I get students who already “know” everything and they usually do not last long. They quit before they really learn what they need to know in order to be prepared for the next level. I also have some “divas” who are not team players and they usually do not do well either, unless they “see the light”…that it is NOT all about THEM. Making quality music is usually a huge group project and there is always a leader—the teacher. Especially at the younger ages, they need to learn, more than any singing skill, responding to authority. Singing is doing EXACTLY what the director instructs you to do.
I also teach drama and I get students who CANNOT even stay in their seat, or turn to the right page in the script and they want to be an actor? Think again! I remind them that I am the director and they are the actor and they need to follow their stage directions to a tea. Often they find out that acting isn’t really for them after a semester of being nagged by me.

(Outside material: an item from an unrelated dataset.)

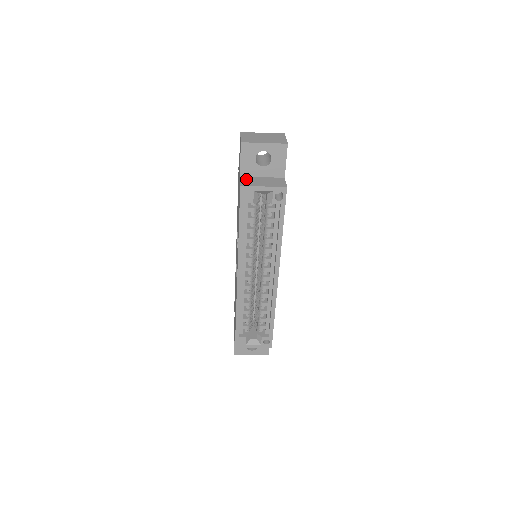
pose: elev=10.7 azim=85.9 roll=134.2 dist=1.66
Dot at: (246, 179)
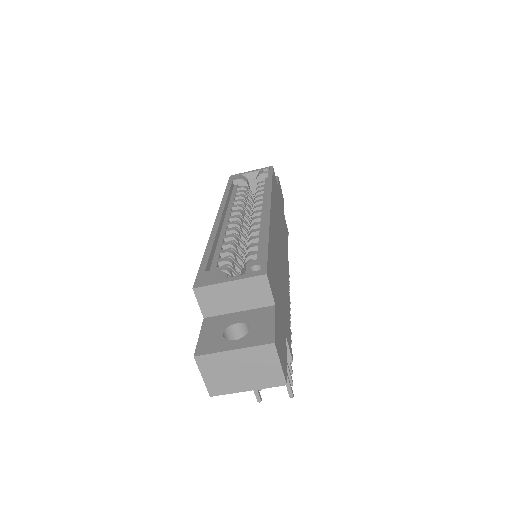
Dot at: occluded
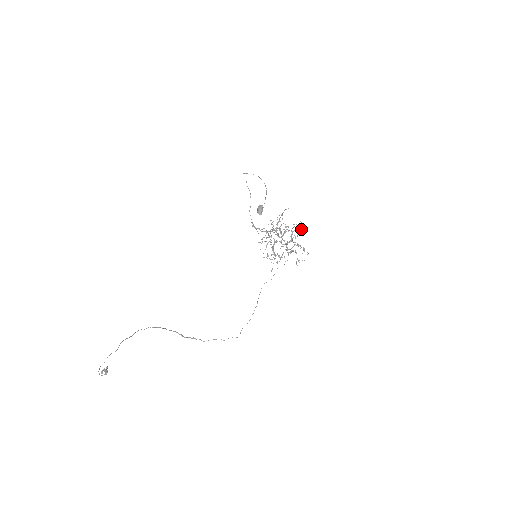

In addition to chorus and drama, I teach dance classes to young people. A few times I have had students who complain incessantly about the choreography, the shoes that are too tight (that I bust my rear to provide for them), or their costume. Students, DON”T DO THIS, not if you want to continue performing….if you treat your director badly, don’t expect to get cast again, and in my case, you will find yourself not in ANY show at all! We don’t have time to listen to your complaints. Much like sports, don’t shoot yourself in the foot by arguing with the coach. The coach is the boss, you are NOT.

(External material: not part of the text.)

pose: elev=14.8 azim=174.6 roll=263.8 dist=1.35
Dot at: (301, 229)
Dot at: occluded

Here is a video of a very fine group of young men who respond well to the authority of their skilled director who obviously cares very much for them. A respectful relationship with the leadership is essential for success as a performing group.
You don’t have to be on the professional track as a performer to have a rich, exciting experience creating beautiful works of art. Please, for YOUR sake, listen and do exactly what your teacher tells you and you will be AMAZED at how you will surprise yourself! Happy performing!!